Speaking via video at a Network Rail conference, Mr Johnson said: “I know that some people may imagine that all conferences are going be like this, held over Zoom, Teams or what have you and we’ve got to prepare for a new age in which people don’t move around, do things remotely, they don’t commute any more.
“I don’t believe it. Not for a moment.

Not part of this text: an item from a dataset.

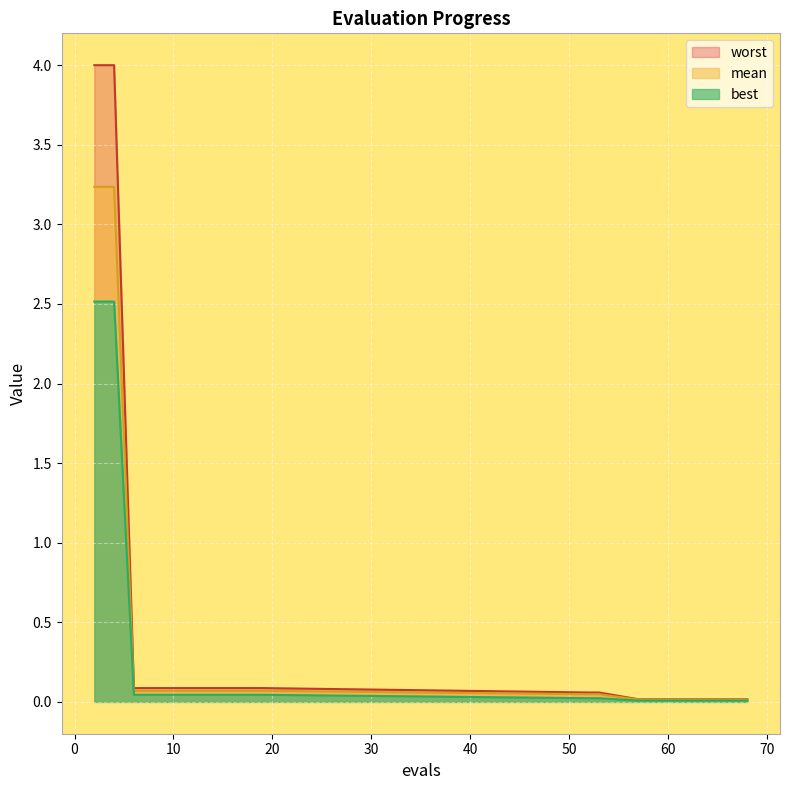

What is the average value of the mean series?

0.4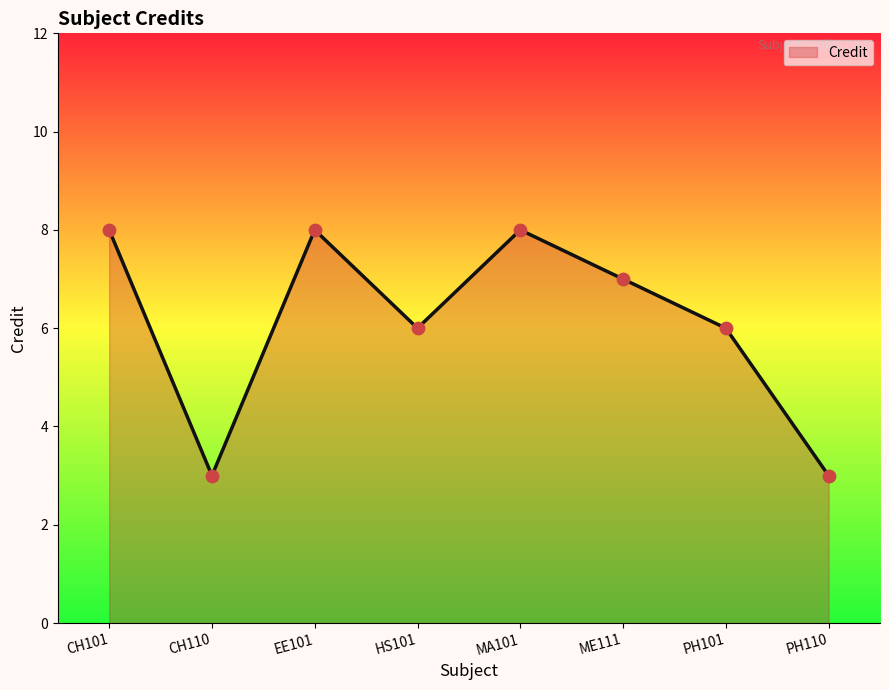

What is the change in value from CH110 to MA101?

+5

In a few short months, if all goes to plan, we in the UK are going to be reopening our economy.
“And then believe me the British people will be consumed once again with their desire for the genuine face-to-face meeting that makes all the difference to the deal or whatever it is.
“Never mind seeing our loved ones, going on holiday or whatever.”
It is a far more cautious approach than when the government lifted the last lockdown last summer only for a surge in cases and a reintroduction of draconian measures.
But the idea of returning full-time to workplaces has received a mixed response across the corporate world.
While Goldman Sachs CEO David Solomon wants his staff back in offices “as soon as possible”, others like HSBC is looking to cut office space by 40 percent, and Lloyds by a fifth.
Meanwhile, Cabinet Office minister Michael Gove is leading a review into the potential for vaccine passports, with some firms in favour.
The infection rates have fallen sharply since the latest lockdown started last month, and the R rate is between 0.6 and 0.9, while the vaccine programme met its first milestone a day early.
And with 19 million already having had one jab, Mr Johnson is vowing every adult will have been given their first dose by July.